#### Estratto del documento:
--------------------------------
Il suo posto è stato preso dagli islamisti radicali di Hay’at Tahrir al-Sham e dell’Esercito Nazionale, sanguinari gruppi terroristici sostenuti dalla Turchia (paese NATO), dagli USA e dal sionismo (non dimentichiamo che in Siria vi sono anche occupazioni dirette turche e statunitensi del suo territorio).
L’attacco su larga scala di queste bande reazionarie è stato lanciato dal confine nord occidentale della Siria il 27 novembre 2024, lo stesso giorno in cui è stata firmata la cessazione della guerra tra Israele e la resistenza libanese. Le città sono state occupate una dopo l’altra senza una significativa resistenza, poiché l’esercito siriano ha continuato a ritirarsi ogni volta con il pretesto del “ridispiegamento” o della “preoccupazione di risparmiare sangue”, fino a quando non è praticamente svanito insieme ai servizi di sicurezza e alle altre istituzioni siriane che hanno “pacificamente consegnato” Damasco agli islamisti.
Con il nuovo regime islamista la Siria non solo manterrà tutte le contraddizioni e le storture del precedente regime borghese, ma si troverà anche sotto la pesante cappa dell’oscurantismo. Vi è peraltro lo spettro della continuazione delle ostilità e della divisione politica e religiosa in cantoni, del caos.
A farne le spese sono innanzitutto i popoli della Siria, tra cui i curdi che rischiano l’annichilimento da parte dei turchi e degli islamisti, profilandosi il disinteresse statunitense nei loro confronti.
Notevoli sono le ripercussioni negative sul popolo palestinese, poiché il nuovo regime non avversa Israele a differenza del precedente che in qualche modo poteva portare beneficio alla sua causa, assieme ad Hezbollah.
Quanto accaduto in Siria è strettamente legato con il genocidio in corso a Gaza e con quanto avvenuto in Libano. La caduta del regime siriano è stata richiesta e ottenuta dagli imperialisti, dai sionisti e dai reazionari arabi e turchi per tagliare ogni legame tra esso e la resistenza palestinese.
La distruzione e lo smantellamento della Siria sono un’estensione dell’aggressione contro Gaza e il Libano, con l’obiettivo di assicurare l’egemonia di Israele sulla regione e bloccare la strada a qualsiasi forma di sostegno alla resistenza.
--------------------------------
#### Dati disponibili:

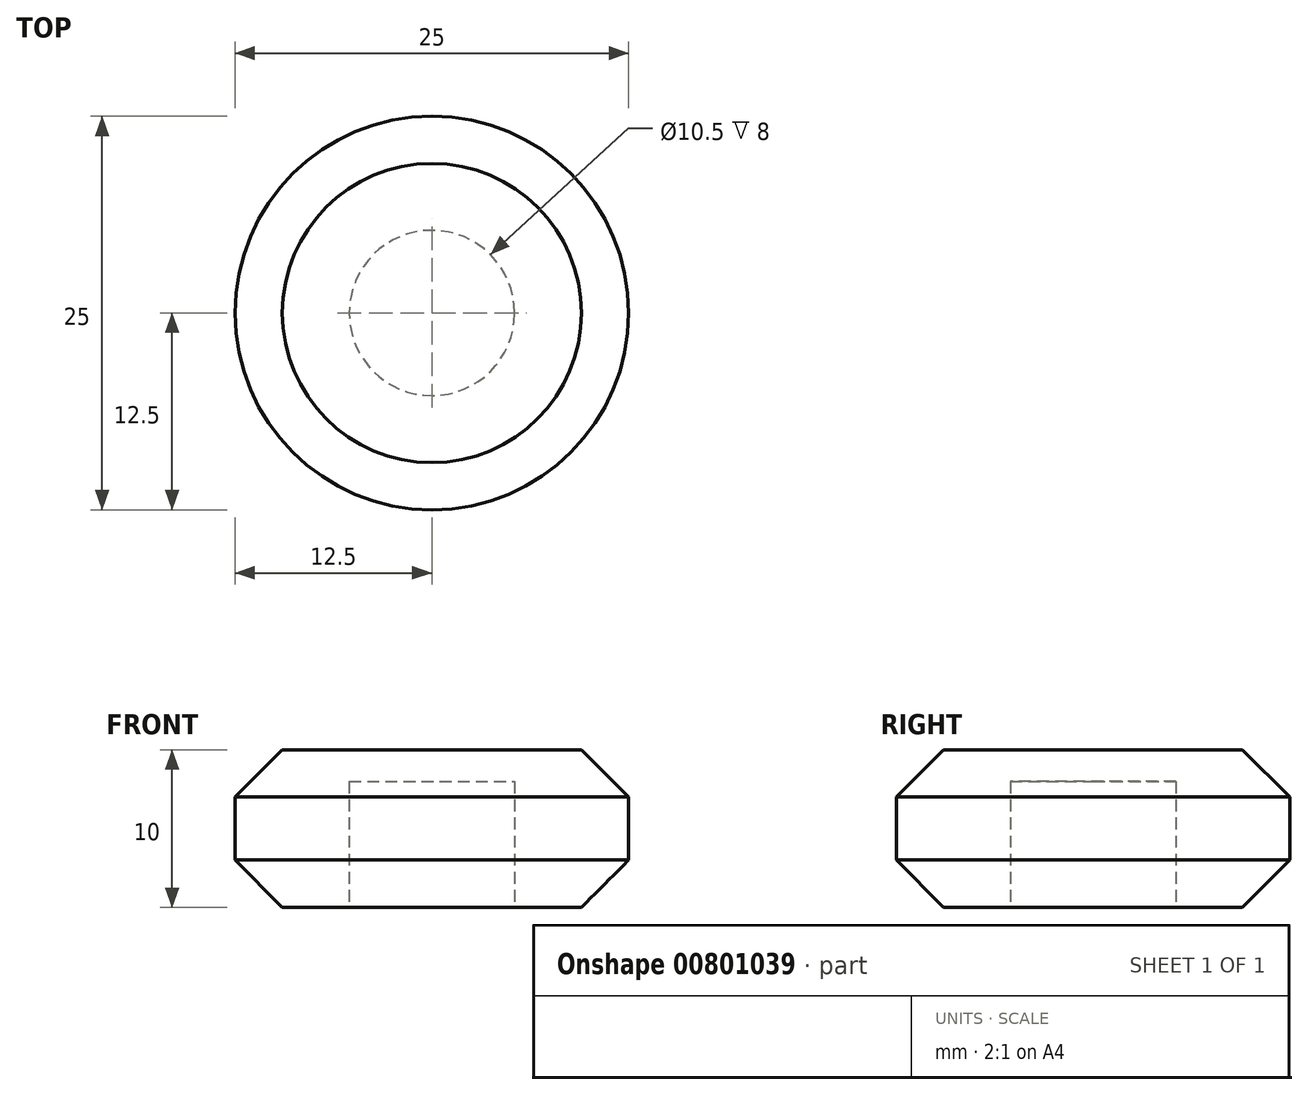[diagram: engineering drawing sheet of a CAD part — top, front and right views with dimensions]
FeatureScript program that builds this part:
--------------------------------
#### Consegna 1:
Secondo l'estratto sulla Siria, in quale giorno è stato lanciato l'attacco su larga scala dal confine nord occidentale del paese?
#### Consegna 2:
Indichi tutti i soggetti che, secondo l'estratto sulla Siria, sostengono i gruppi di Hay'at Tahrir al-Sham e dell'Esercito Nazionale.
#### Consegna 3:
Prosegua l'estratto sulla Siria dopo la sua ultima frase.
I dati qui riportati hanno un'origine diversa da quella dell'estratto.

#### Risultato 1:
Il 27 novembre 2024.

#### Risultato 2:
La Turchia, gli USA e il sionismo.

#### Risultato 3:
Non a caso i nuovo padroni della Siria non fanno alcun riferimento nei loro discorsi alla questione palestinese o all’occupazione sionista del Golan siriano. Al contrario, non hanno mancato di esprimere i loro ringraziamenti al sionismo che li ha aiutati a prendere potere, hanno promesso di riconoscere Israele e di normalizzare le relazioni con essa.
Tra gli stati coinvolti dalla caduta di Bashar al-Assad, spicca la teocrazia iraniana che vede acuire le sue contraddizioni interne e perde importanti alleati dopo la decimazione di Hamas e la decapitazione di Hezbollah. La fazione filo-occidentale della borghesia iraniana, i c.d. riformisti, si rafforza.
Dal canto suo l’imperialismo russo, che egemonizza il paese dai tempi dell’Urss revisionista, rischia di restare privo delle basi militari che affacciano sul Mediterraneo e della sua presenza diretta in Medio Oriente.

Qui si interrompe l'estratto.